(Saved data entries)
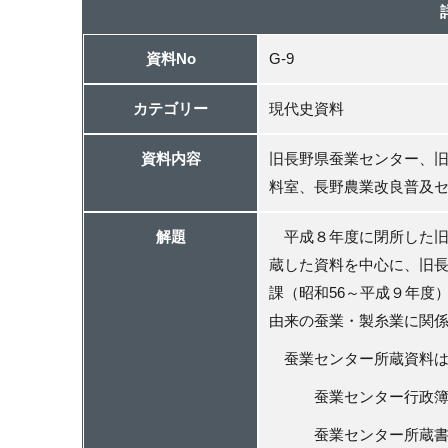
資料No
G-9
カテゴリー
現代史資料
資料内容
旧長野県蚕業センター、
料室、長野農業改良普及
解題
平成８年度に閉所した旧
蔵した資料を中心に、旧
課（昭和
56
～平成９年度
由来の蚕業・製糸業に
蚕業センター所蔵資料は
蚕業センター行政簿冊
蚕業センター所蔵書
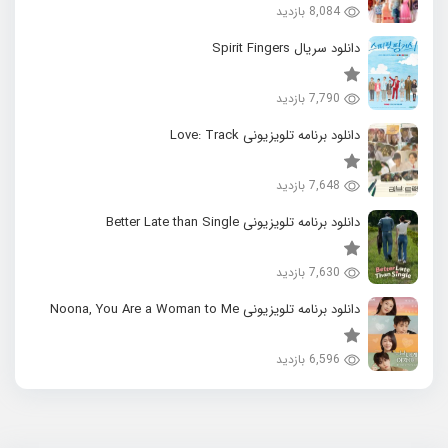
8,084 بازدید
دانلود سریال Spirit Fingers
7,790 بازدید
دانلود برنامه تلویزیونی Love: Track
7,648 بازدید
دانلود برنامه تلویزیونی Better Late than Single
7,630 بازدید
دانلود برنامه تلویزیونی Noona, You Are a Woman to Me
6,596 بازدید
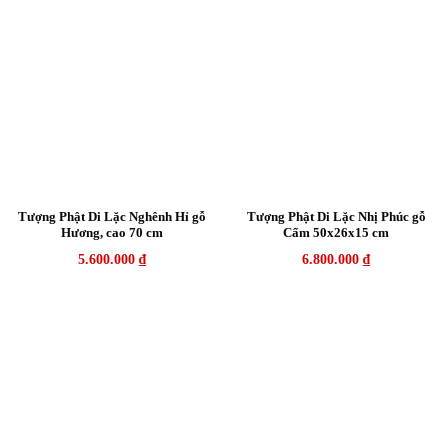
Tượng Phật Di Lặc Nghênh Hỉ gỗ
Tượng Phật Di Lặc Nhị Phúc gỗ
Hương, cao 70 cm
Cẩm 50x26x15 cm
5.600.000
₫
6.800.000
₫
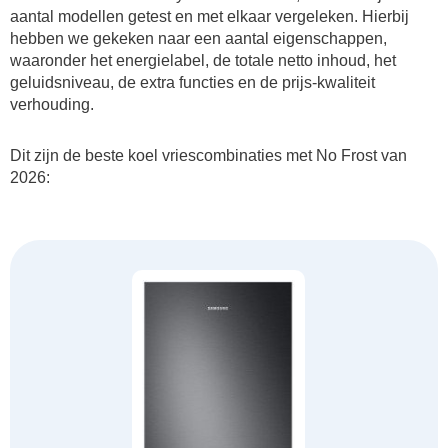
aantal modellen getest en met elkaar vergeleken. Hierbij
hebben we gekeken naar een aantal eigenschappen,
waaronder het energielabel, de totale netto inhoud, het
geluidsniveau, de extra functies en de prijs-kwaliteit
verhouding.
Dit zijn de beste koel vriescombinaties met No Frost van
2026:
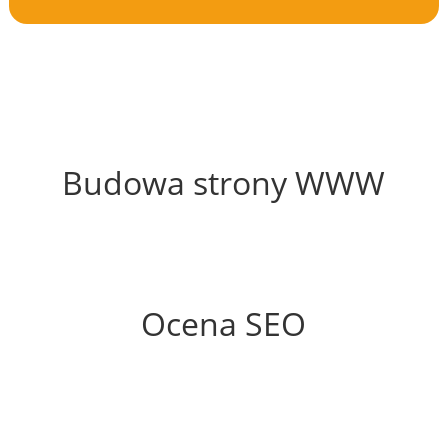
66%
Budowa strony WWW
51%
Ocena SEO
60%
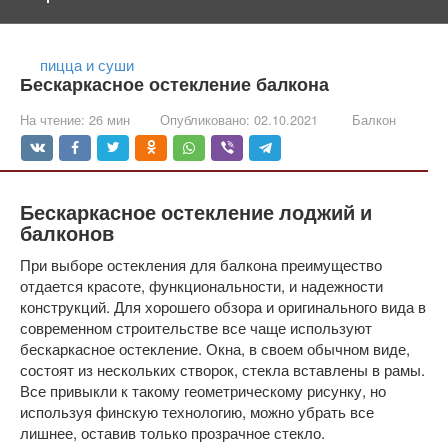
пицца и суши
Бескаркасное остекление балкона
На чтение:
26 мин
Опубликовано:
02.10.2021
Балкон
Бескаркасное остекление лоджий и
балконов
При выборе остекления для балкона преимущество
отдается красоте, функциональности, и надежности
конструкций. Для хорошего обзора и оригинального вида в
современном строительстве все чаще используют
бескаркасное остекление. Окна, в своем обычном виде,
состоят из нескольких створок, стекла вставлены в рамы.
Все привыкли к такому геометрическому рисунку, но
используя финскую технологию, можно убрать все
лишнее, оставив только прозрачное стекло.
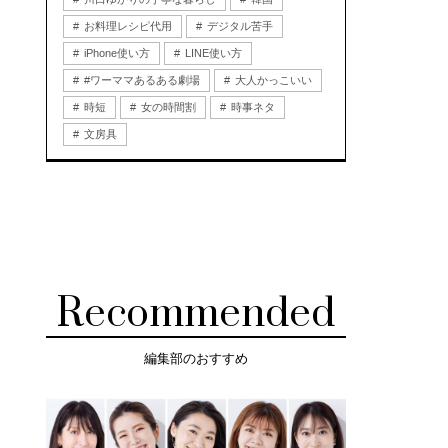
お料理レシピ代用
デジタル苦手
iPhone使い方
LINE使い方
#ワーママあるある劇場
大人かっこいい
時短
女の時間割
時事ネタ
文房具
Recommended
編集部のおすすめ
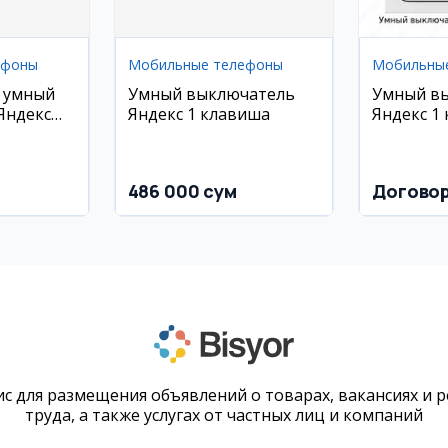
ефоны
Мобильные телефоны
Мобильны
 умный
Умный выключатель
Умный в
Яндекс
Яндекс 1 клавиша
Яндекс 1
486 000 сум
Догово
с для размещения объявлений о товарах, вакансиях и 
труда, а также услугах от частных лиц и компаний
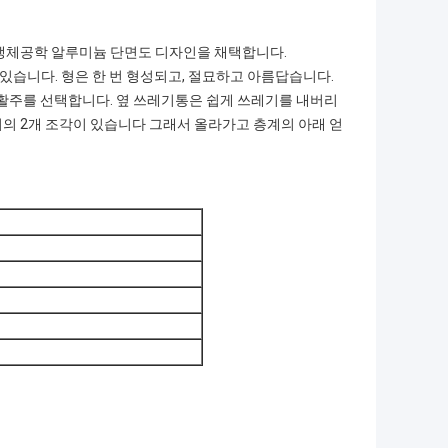
는 생체공학 알루미늄 단면도 디자인을 채택합니다.
 있습니다. 형은 한 번 형성되고, 절묘하고 아름답습니다.
 활주를 선택합니다. 옆 쓰레기통은 쉽게 쓰레기를 내버리
의 2개 조각이 있습니다 그래서 올라가고 층계의 아래 얻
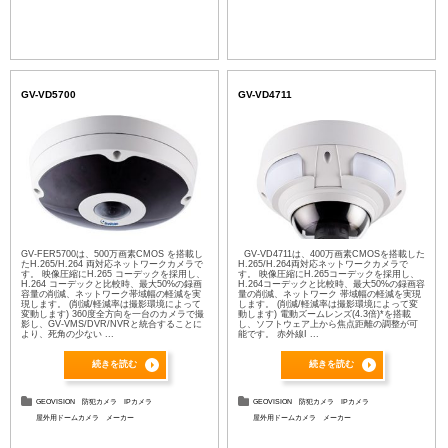
GV-VD5700
GV-VD4711
GV-FER5700は、500万画素CMOS を搭載し
GV-VD4711は、400万画素CMOSを搭載した
たH.265/H.264 両対応ネットワークカメラで
H.265/H.264両対応ネットワークカメラで
す。 映像圧縮にH.265 コーデックを採用し、
す。 映像圧縮にH.265コーデックを採用し、
H.264 コーデックと比較時、最大50%の録画
H.264コーデックと比較時、最大50%の録画容
容量の削減、ネットワーク帯域幅の軽減を実
量の削減、ネットワーク 帯域幅の軽減を実現
現します。 (削減/軽減率は撮影環境によって
します。 (削減/軽減率は撮影環境によって変
変動します) 360度全方向を一台のカメラで撮
動します) 電動ズームレンズ(4.3倍)*を搭載
影し、GV-VMS/DVR/NVRと統合することに
し、ソフトウェア上から焦点距離の調整が可
より、死角の少ない ...
能です。 赤外線I ...
続きを読む
続きを読む
GEOVISION
防犯カメラ
IPカメラ
GEOVISION
防犯カメラ
IPカメラ
屋外用ドームカメラ
メーカー
屋外用ドームカメラ
メーカー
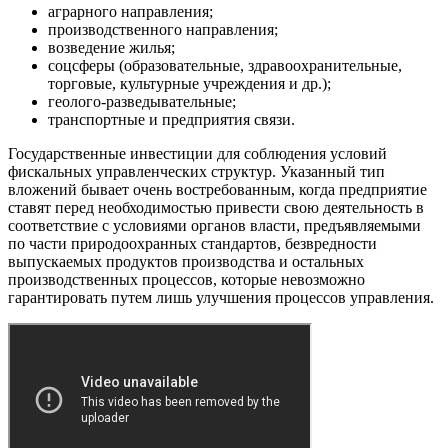
аграрного направления;
производственного направления;
возведение жилья;
соцсферы (образовательные, здравоохранительные,
торговые, культурные учреждения и др.);
геолого-разведывательные;
транспортные и предприятия связи.
Государственные инвестиции для соблюдения условий
фискальных управленческих структур. Указанный тип
вложений бывает очень востребованным, когда предприятие
ставят перед необходимостью привести свою деятельность в
соответствие с условиями органов власти, предъявляемыми
по части природоохранных стандартов, безвредности
выпускаемых продуктов производства и остальных
производственных процессов, которые невозможно
гарантировать путем лишь улучшения процессов управления.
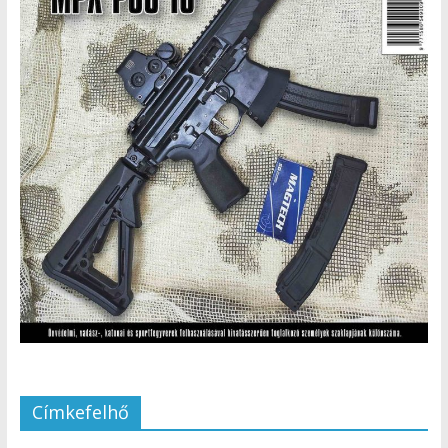
Címkefelhő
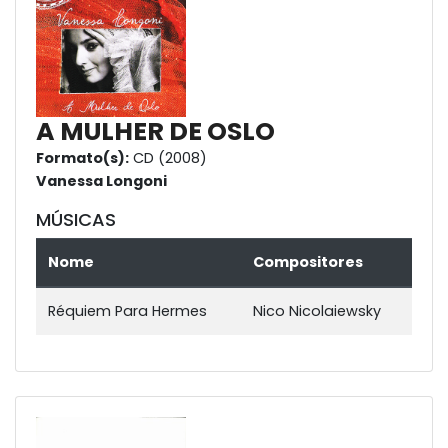
A MULHER DE OSLO
Formato(s):
CD (2008)
Vanessa Longoni
MÚSICAS
Nome
Compositores
Réquiem Para Hermes
Nico Nicolaiewsky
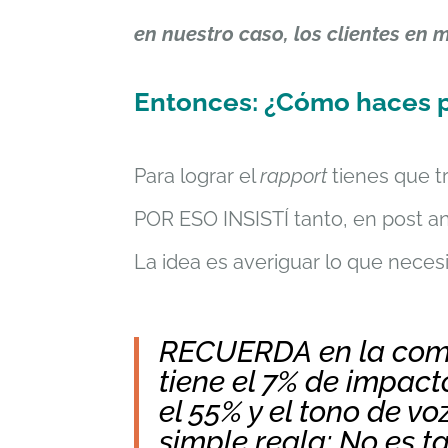
en nuestro caso, los clientes en 
Entonces: ¿Cómo haces p
Para lograr el
rapport
tienes que tr
POR ESO INSISTÍ tanto, en post an
La idea es averiguar lo que neces
RECUERDA en la comun
tiene el 7% de impact
el 55% y el tono de vo
simple regla: No es t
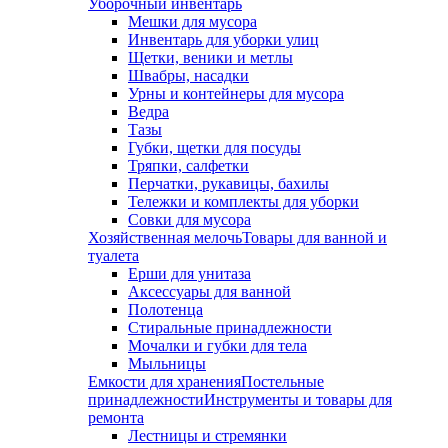
Уборочный инвентарь
Мешки для мусора
Инвентарь для уборки улиц
Щетки, веники и метлы
Швабры, насадки
Урны и контейнеры для мусора
Ведра
Тазы
Губки, щетки для посуды
Тряпки, салфетки
Перчатки, рукавицы, бахилы
Тележки и комплекты для уборки
Совки для мусора
Хозяйственная мелочь
Товары для ванной и
туалета
Ерши для унитаза
Аксессуары для ванной
Полотенца
Стиральные принадлежности
Мочалки и губки для тела
Мыльницы
Емкости для хранения
Постельные
принадлежности
Инструменты и товары для
ремонта
Лестницы и стремянки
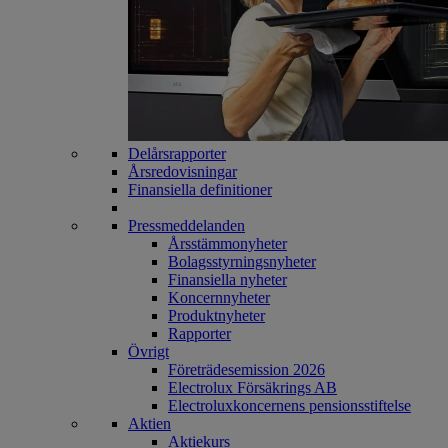
Delårsrapporter
Årsredovisningar
Finansiella definitioner
Pressmeddelanden
Årsstämmonyheter
Bolagsstyrningsnyheter
Finansiella nyheter
Koncernnyheter
Produktnyheter
Rapporter
Övrigt
Företrädesemission 2026
Electrolux Försäkrings AB
Electroluxkoncernens pensionsstiftelse
Aktien
Aktiekurs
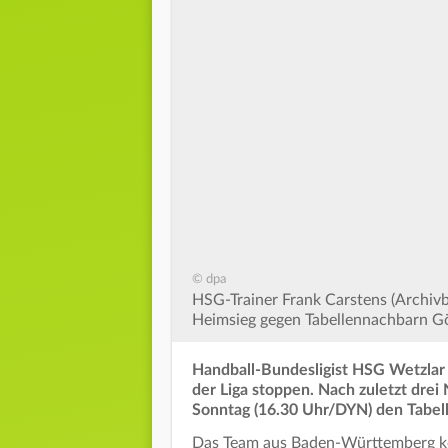
© dpa
HSG-Trainer Frank Carstens (Archivbi
Heimsieg gegen Tabellennachbarn G
Handball-Bundesligist HSG Wetzlar 
der Liga stoppen. Nach zuletzt drei
Sonntag (16.30 Uhr/DYN) den Tabel
Das Team aus Baden-Württemberg kon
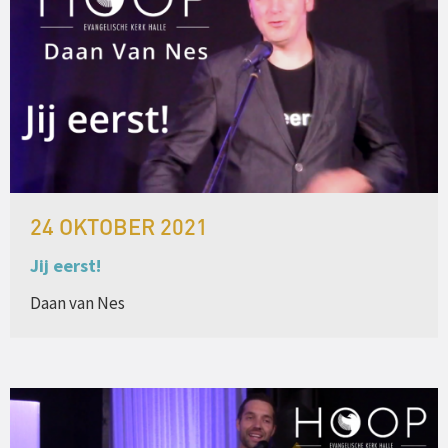
24 OKTOBER 2021
Jij eerst!
Daan van Nes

▶ _WHAT YOU WILL DO_:
Which lines of the data contain the word "있습니다"? Copy each one.

▶ _EXERCISE RESULT_:
 있습니다. 형은 한 번 형성되고, 절묘하고 아름답습니다.
의 2개 조각이 있습니다 그래서 올라가고 층계의 아래 얻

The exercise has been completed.